Quale aiuto si può dare a queste donne?
“Il Governo italiano può aiutarle tramite un progetto di alfabetizzazione. Se queste persone vogliono rinnovato il permesso di soggiorno devono imparare l’italiano. Il Governo dovrebbe dire che oltre al permesso di soggiorno dà anche la possibilità di studiare l’italiano. Questa è l’unica certezza, ma non solo in Italia che è l’unica nazione rimasta indietro in questo campo. Altre nazioni Europee già lo stanno facendo”.
Le donne italiane invece come possono aiutare le donne straniere?
“Stare vicino, molto vicino a queste donne, perché il velo non nasconde niente. Nasconde solo paura e timidezza. Non ha niente di estraneo. Invece avvicinatevi a queste donne, che hanno bisogno di aiuto. Quel velo non è altro che un richiamo di aiuto. Almeno è quello che percepisco io”.
Se il marito impedisce alla moglie di avere un’amicizia con una donna italiana?

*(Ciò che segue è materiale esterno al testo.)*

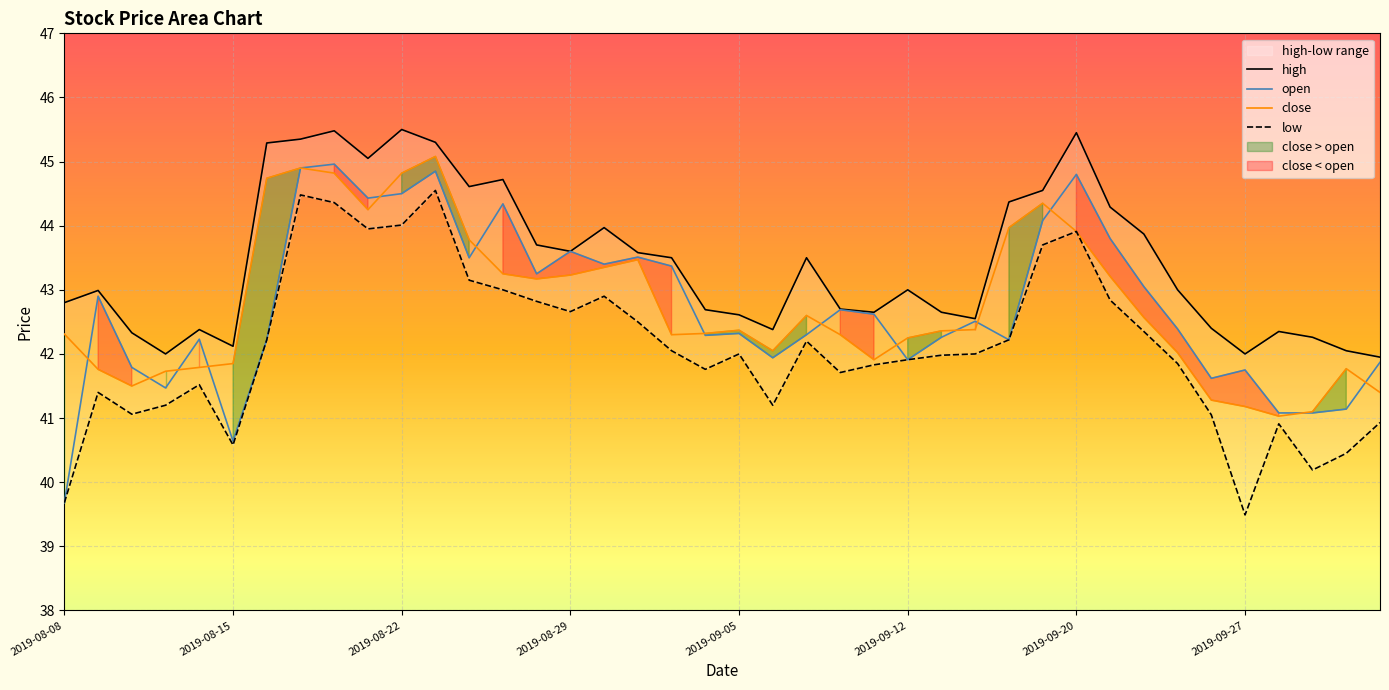

What is the highest value of the open series?

45.0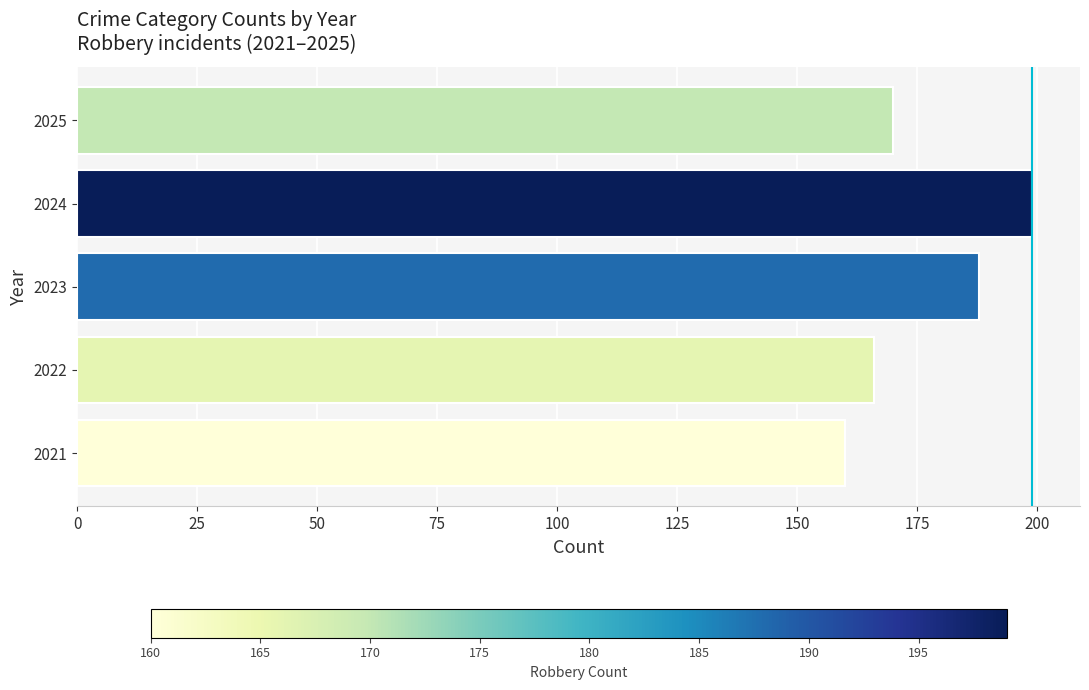

At which category does the chart reach its peak across all series?

2024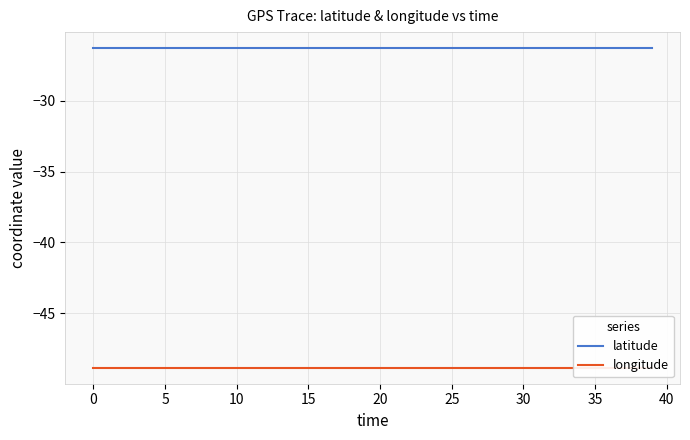

What is the minimum value shown in the chart?

-48.8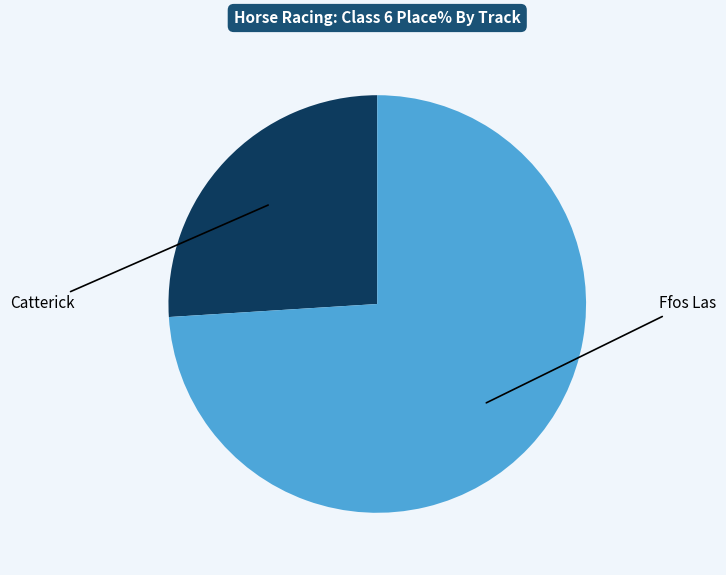

Is there any slice that represents more than half of the pie?

Yes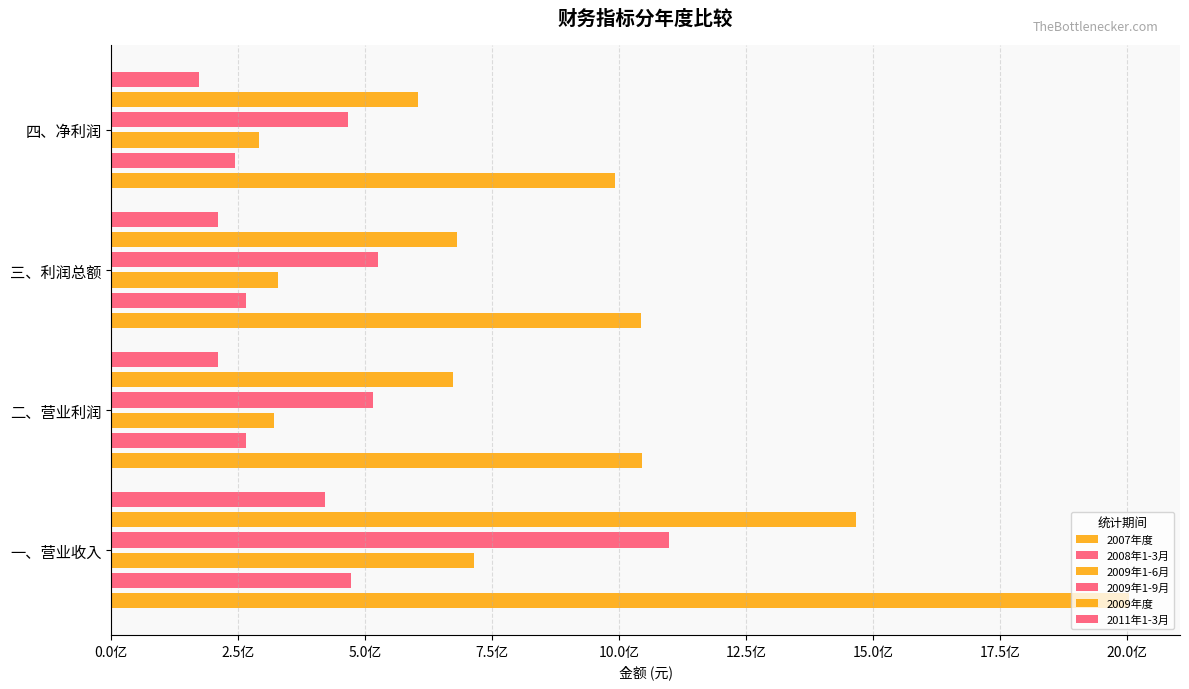

How many bars are there in total?

24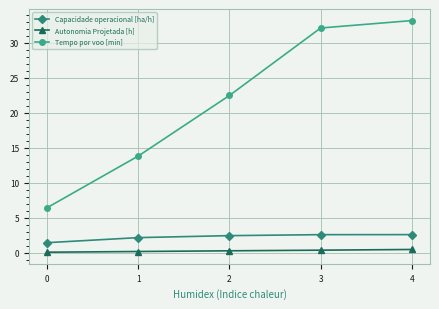

What is the maximum value for Autonomia Projetada [h]?

0.5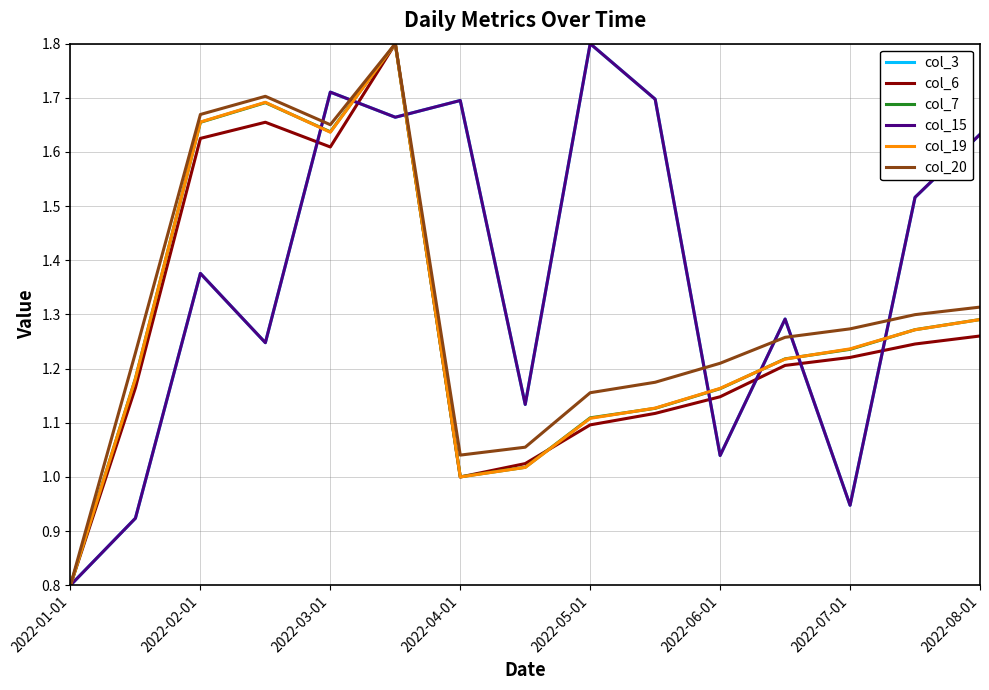

Does the chart display data point markers on the line(s)?

No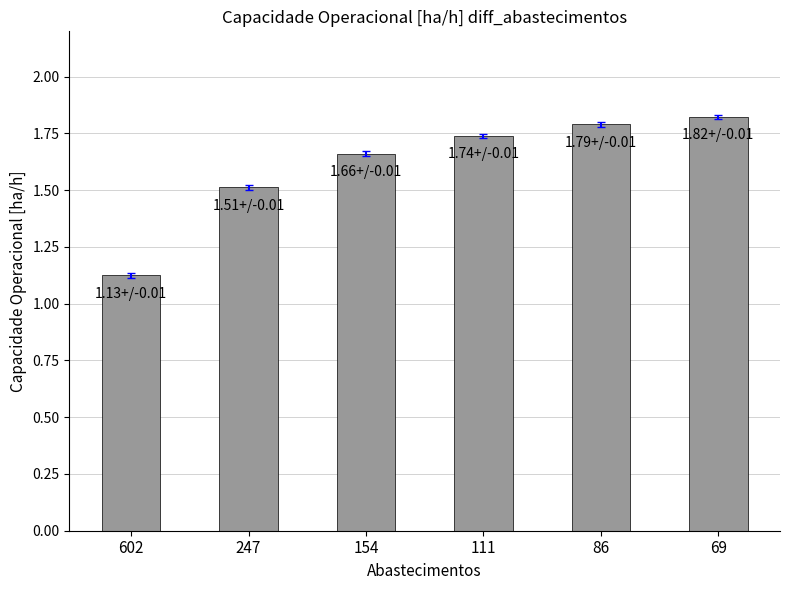

True or false: the data shows 0.6 at 69.

False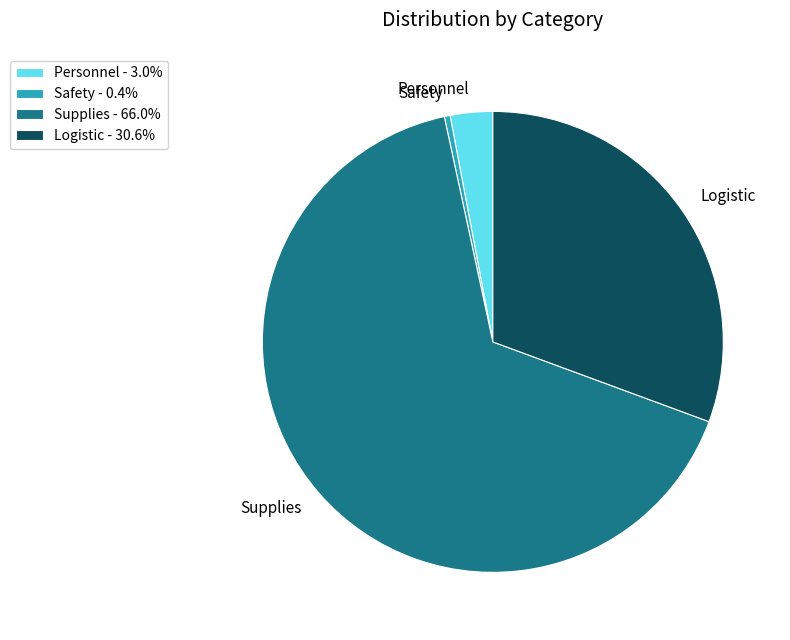

Between Safety and Personnel, which is larger?

Personnel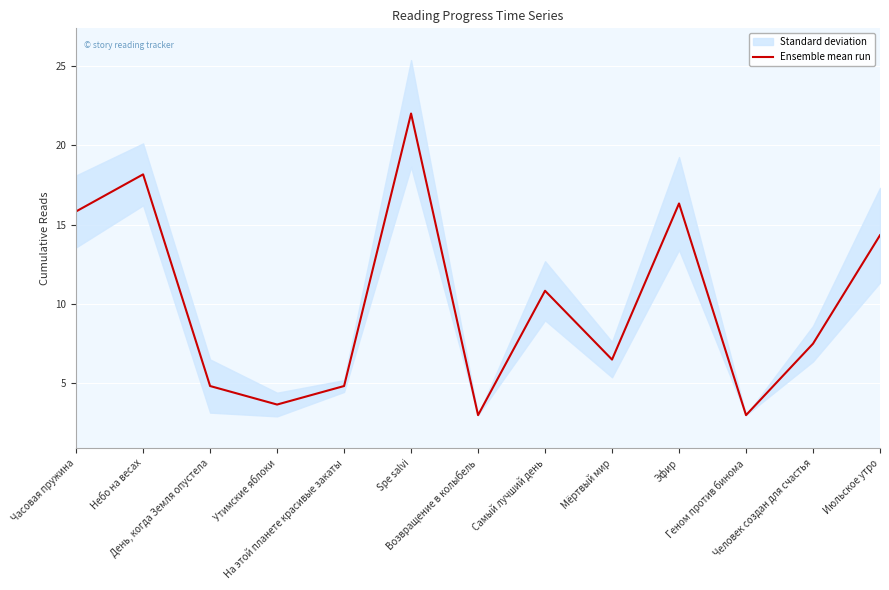

Rank the categories by value from highest to lowest.

Spe salvi, Небо на весах, Эфир, Часовая пружина, Июльское утро, Самый лучший день, Человек создан для счастья, Мёртвый мир, День, когда Земля опустела, На этой планете красивые закаты, Утимские яблоки, Возвращение в колыбель, Геном против бинома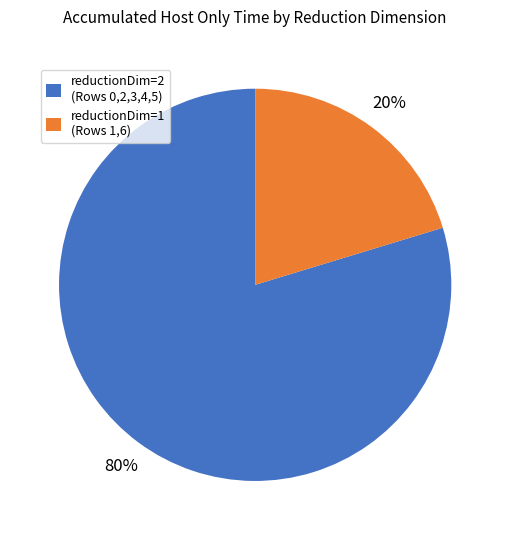

Count the number of slices in the pie.

2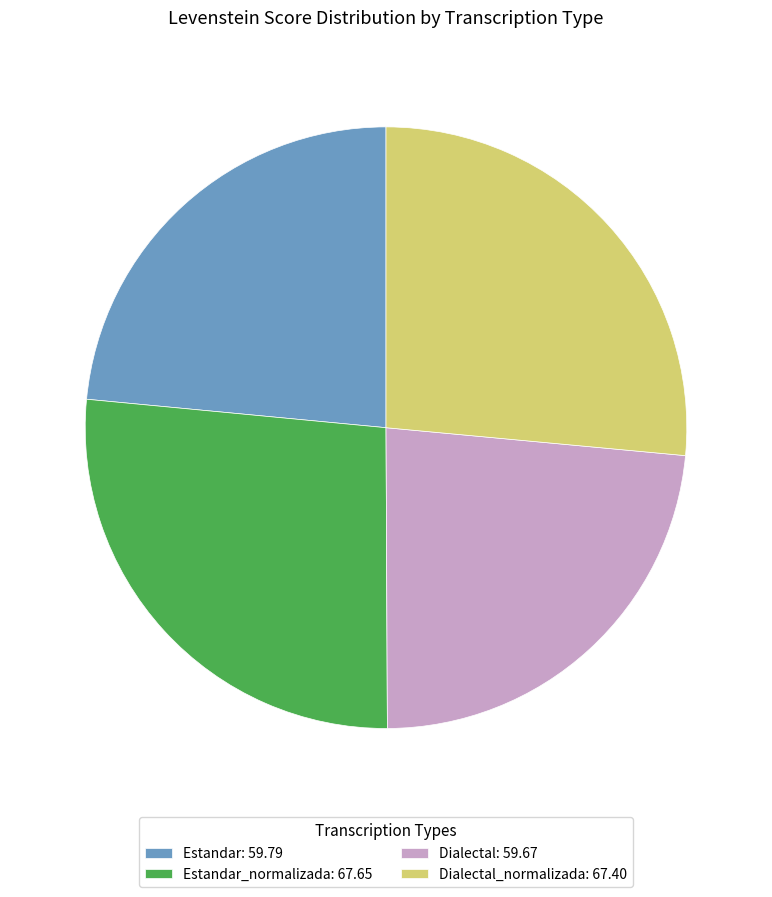

What is the ratio of the value at Estandar: 59.79 to the value at Estandar_normalizada: 67.65?

0.9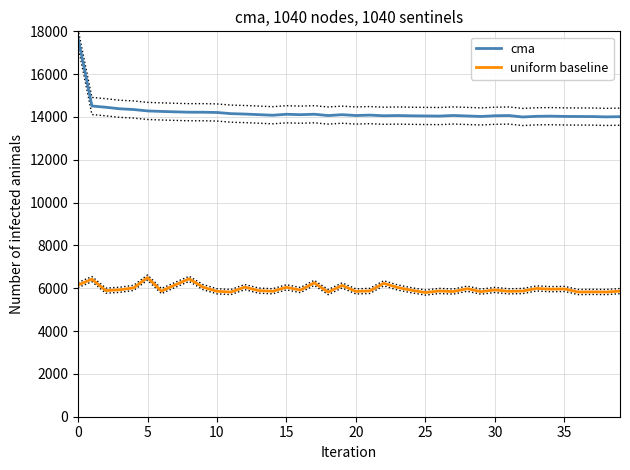

What is the spread (max minus min) of values at 12?

8082.4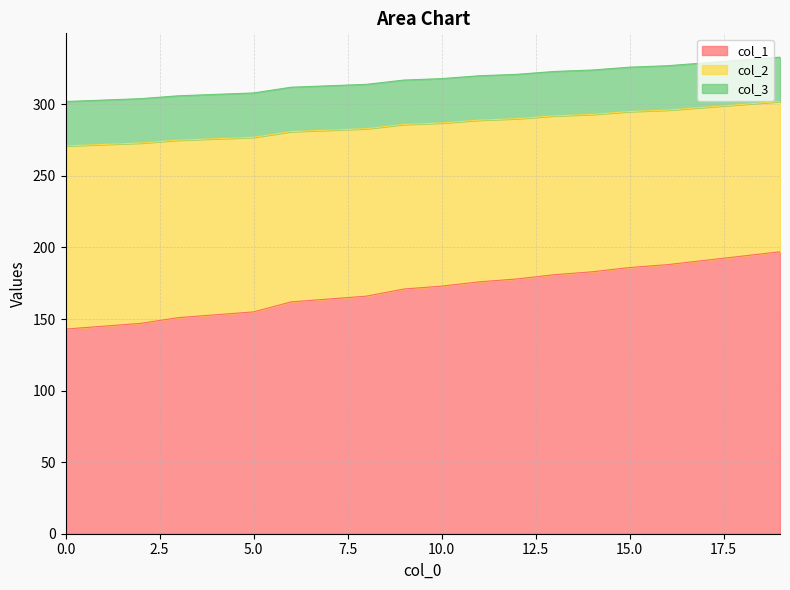

What is the difference between the maximum and minimum values in the col_1 series?

54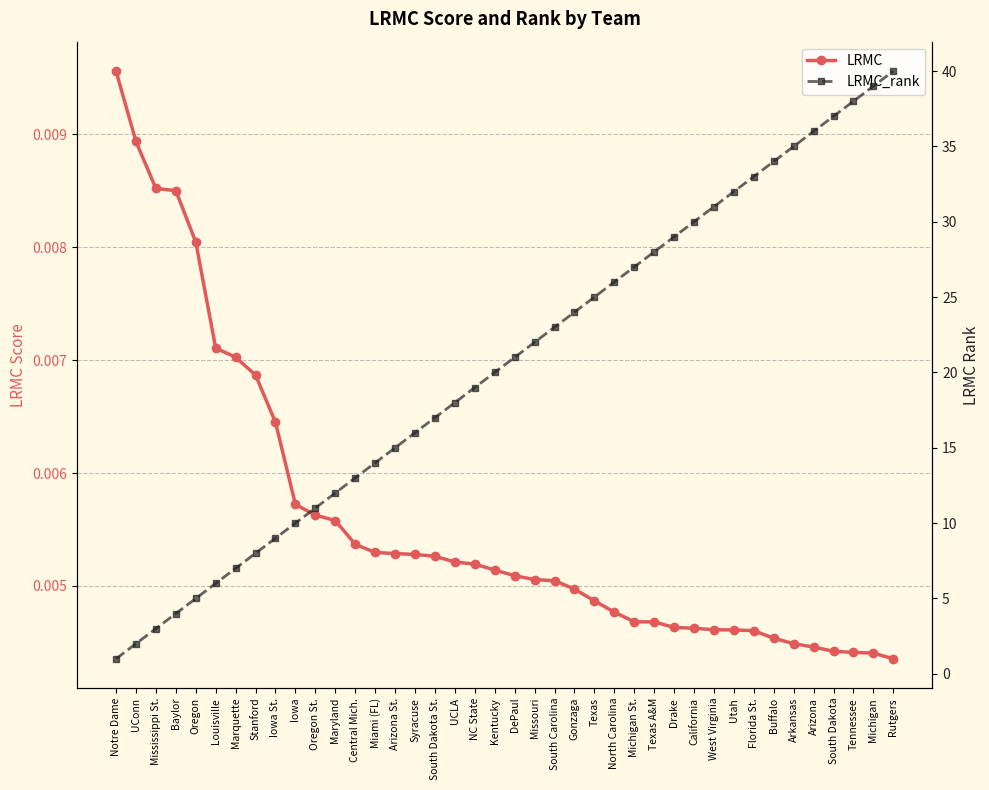

What are all the series names shown in the legend?

LRMC, LRMC_rank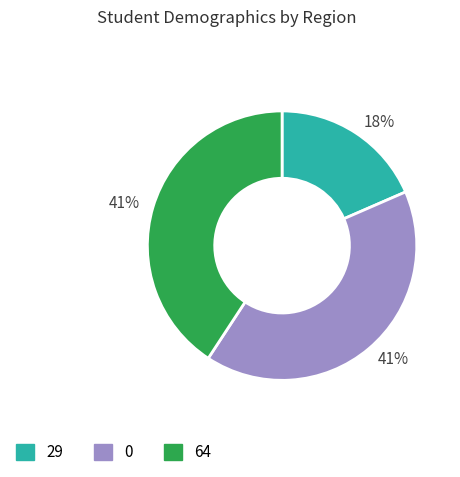

Is there any slice that represents more than half of the pie?

No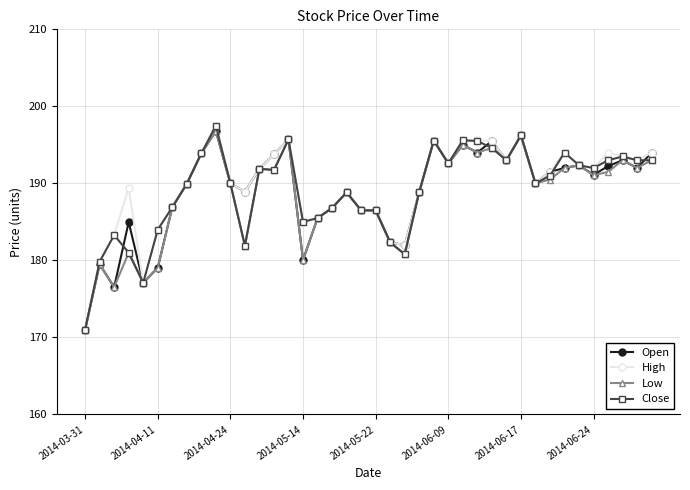

What is the sum of all Open values?

7553.5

“Questi casi devono essere denunciati, aiutiamoli ad uscire da questa situazione. Promuoviamo la costituzione di un gruppo di avvocati che aiutino queste donne a uscire da questo maltrattamento non giustificato. Siamo in Italia, c’è libertà e quindi non vedo perché non vanno aiutate”.
Come si trova Lei in Italia e come è stata l’accoglienza quando è arrivata qui?
“Considero l’Italia il mio paese”.
Quali temi vengono trattati nel mensile che Lei dirige?
“E’ l’unico mensile in lingua araba che c’è in Italia. È un giornale che aiuta le donne, almeno quelle alfabetizzate, a conoscere i loro diritti, che devono ribellarsi ai maltrattamenti e vivere una quotidianità serena come qualsiasi donna italiana o europea”.
Ha mai ricevuto minacce per il fatto che sul mensile tratta temi che riguardano i diritti delle donne?
“Mai, e poi siamo in Italia, qui c’è libertà. Siamo in Italia Le ricordo”.